Busyflow has just released a private beta of its cloud-based integration tool. The startup which has recently graduated from Polish GammaRebels accelerator, brings cloud-based productivity apps onto a single screen. It is intended for collaboration and synchronization purposes.
Busyflow’s early adopters will have to do with a limited choice of apps: Dropbox, Google Docs, Pivotal Tracker and Google Tasks. But their plans include Evernote, HighriseHQ, Nozbe, Remember the Milk and many other productivity tools. And would they also add Pipedrive and Quote Roller for me, please?
I personally do not use too many cloud applications, but having to continuously log to various screens has become annoying. More importantly though, the application is meant for the teams working together on a particular project, being able to access, synchronize and discuss the same data in real time, from a single interface. Well, that interface might become pretty busy then. For now though it is fairly readable.

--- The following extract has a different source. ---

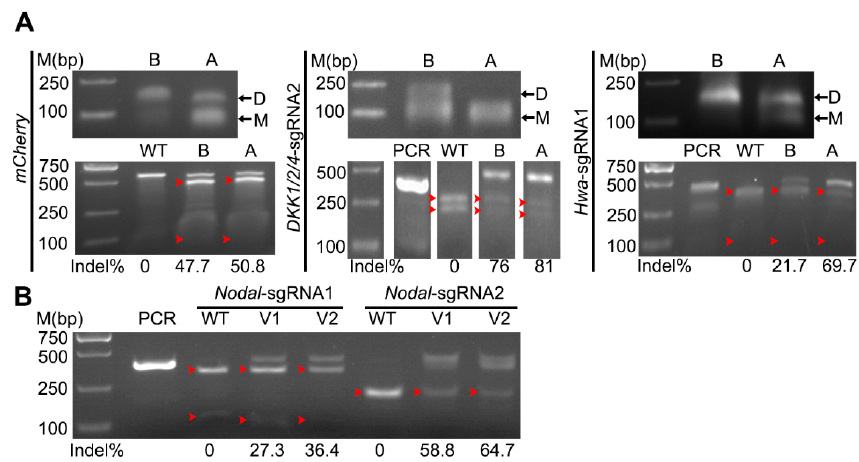
Figure 3. Improvement of mutation efficiency of Cas9/sgRNA in amphioxus. The induced mutation ratios shown under each gel image were estimated by either a T7 endonuclease assay (for mCherry - sgRNA) or a restriction endonuclease assay (for sgRNAs targeting the Dkk1/2/4 , Nodal and Hwa genes). Red arrowhead indicates bands released by endonuclease digestions. PCR, PCR products not treated with the restriction enzyme; WT, digestion of PCR products from control (uninjected) embryos with the restriction enzyme. ( A ) Monomerization of sgRNAs (top) and its effect on mutation efficiency (bottom) . sgRNA was monomerized using a denaturing step. B, before denaturation; A, after denaturation; D, dimer, M, monomer. ( B ) Comparison of mutation efficacies between version 1 (V1) and version 2 (V2) sgRNAs targeting the Nodal gene.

In a Skype chat, Jaro Satkevic, the co-founder and CEO of Busyflow shared with me that there are other companies who are trying to solve a similar problem, but in a different way. Estonian 300miligrams enables commenting on the Dropbox, Google Docs and Highrise apps, aggregated into a single cloud. German startup with a Japanese name Hojoki focuses on communication aspect of cloud-based collaboration.
Busyflow is an eastern European startup which comes out of tiny Lithuania, the home of a GetJar, world’s largest free mobile app store. A few American startups, which have been covered on TechCrunch recently, deal mainly with web-based file management tasks, integrating various storage clouds. They include Dispatch, a TechStars company which was conceived during a TechCrunch Hackathon and has raised almost $1 million this month, Joukuu (also crunched earlier this month) and SMEStorage.
While in Poland, Satkevic raised Euro 6’000 from GammaRebels for 10% of equity. Now, after three in a half months of intense coding, the team is looking for investors. Discussions with the Polish VCs did not go well, as European government-backed funds wanted Busyflow to incorporate in Poland. Satkevic’s ambitions however are to go to London or San Francisco once the money is there.